What Happens If You Don’t Get Your Chips Packet in Ten Minutes?

Alfid K Khader

Ten minutes. That’s how many minutes it takes for a packet of chips to reach your doorstep through a quick-commerce grocery app.  That’s how many minutes the company asks you to wait. That’s how many minutes you are ready to wait. It takes more than ten minutes for you to get a packet of chips from your hostel vending machine. But then, how is it possible for Blinkit, Zepto, or Swiggy Instamart to get your flavour of choice along with other items neatly packed and delivered right at your doorstep through the peak hours of Chennai traffic and heat in ten minutes? Have you ever wondered about how these companies make it possible? Do they secretly possess ultra-speed space ships to deliver it, or do they have ‘delivery captains’ with super powers? The answer is an obvious ‘no’.

These companies depend upon delivery agents without job security, fair pay, a safe work environment, and insurance coverage to fulfil these tasks. But what if it takes another five more minutes? What could possibly happen to you? Nothing. Absolutely nothing, except that I would have to watch the first ten minutes of that movie without a snack. But what could happen to the person on the other end? Your ‘delivery partner’ who rides through the unsafe city traffic at a dangerous speed with possible traffic violations, just to get you a movie snack? He gets fired!

A recent Reddit post from a former part-time worker at an established quick-commerce app shared his experience working in these dark stores, where they have to work in small, constricted rooms stacked with products, sometimes in cold freezers, where it is physically impossible to work. “We’re expected to run non- stop while picking orders. Like, actually run and not walk fast. You’re dodging other pickers, turning sharp corners, and racing against a timer”. This severely hostile working environment often leads to accidents on a daily basis, while everyone is running to keep up with their timers. They work with a timer called Per Picking Item (PPI), which tracks the time elapsed for each order, and if it has exceeded the limit, they are expected to log out and leave. Though the companies claim that they own numerous dark stores in one city alone, it is not possible for a worker to deliver an order in ten minutes without overspeeding and violating other traffic rules. Since most of their customers hail from top-tier cities, which have an inevitable level of traffic at any point in time. The companies are neither accountable nor do they provide compensation for violations and accidents that occur frequently on the roads.
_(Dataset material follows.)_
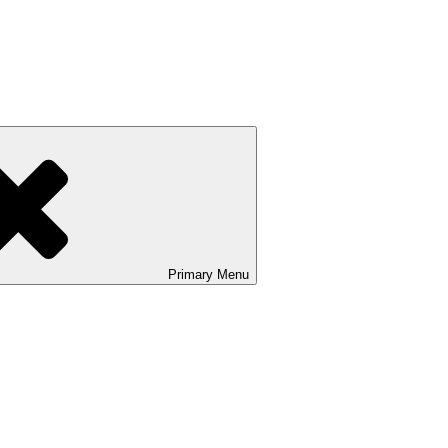
Primary
Menu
The legal status of your delivery captains in their workspace is much scarier. The companies do not even acknowledge them as workers; they are classified as independent contractors or gig workers. In simple words, companies do not have to provide them job security, paid sick leaves, fixed monthly salaries, or medical insurance. Traditional labour laws like the Industrial Disputes Act (1947) and the Factories Act (1948) do not apply to gig workers as they are classified as independent contractors, excluding them from minimum wage protection, overtime compensation, and other statutory benefits for regular employees.
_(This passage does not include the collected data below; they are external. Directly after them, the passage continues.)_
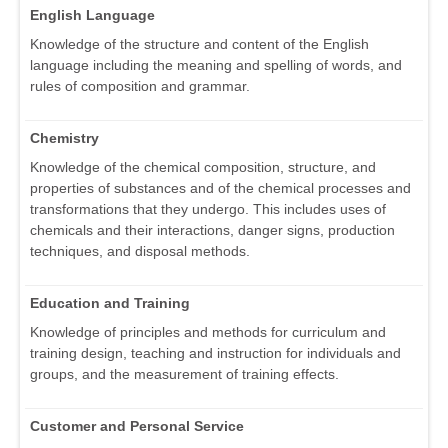
English Language
Knowledge of the structure and content of the English
language including the meaning and spelling of words, and
rules of composition and grammar.
Chemistry
Knowledge of the chemical composition, structure, and
properties of substances and of the chemical processes and
transformations that they undergo. This includes uses of
chemicals and their interactions, danger signs, production
techniques, and disposal methods.
Education and Training
Knowledge of principles and methods for curriculum and
training design, teaching and instruction for individuals and
groups, and the measurement of training effects.
Customer and Personal Service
While Indians spend around 64,000 crores rupees on quick commerce apps in 2025, leading to a revenue of 10,500 crores rupees. This revenue is altogether shared by the big three (Zepto, Blinkit, Instamart), while the gig workers earn peanuts. Instead of owning up by providing fair wages for their work, the companies now try to transfer this burden onto the customers, asking them to pay a tip for their struggling delivery partner, whom they don’t pay enough!

Convenience is never an evil. But is it really worth getting a chip packet delivered in ten minutes by pushing a worker to their limits? This system of convenience is not an achievement to be proud of from any angle. Because it is not built on efficiency, but on exploitation in clear sight!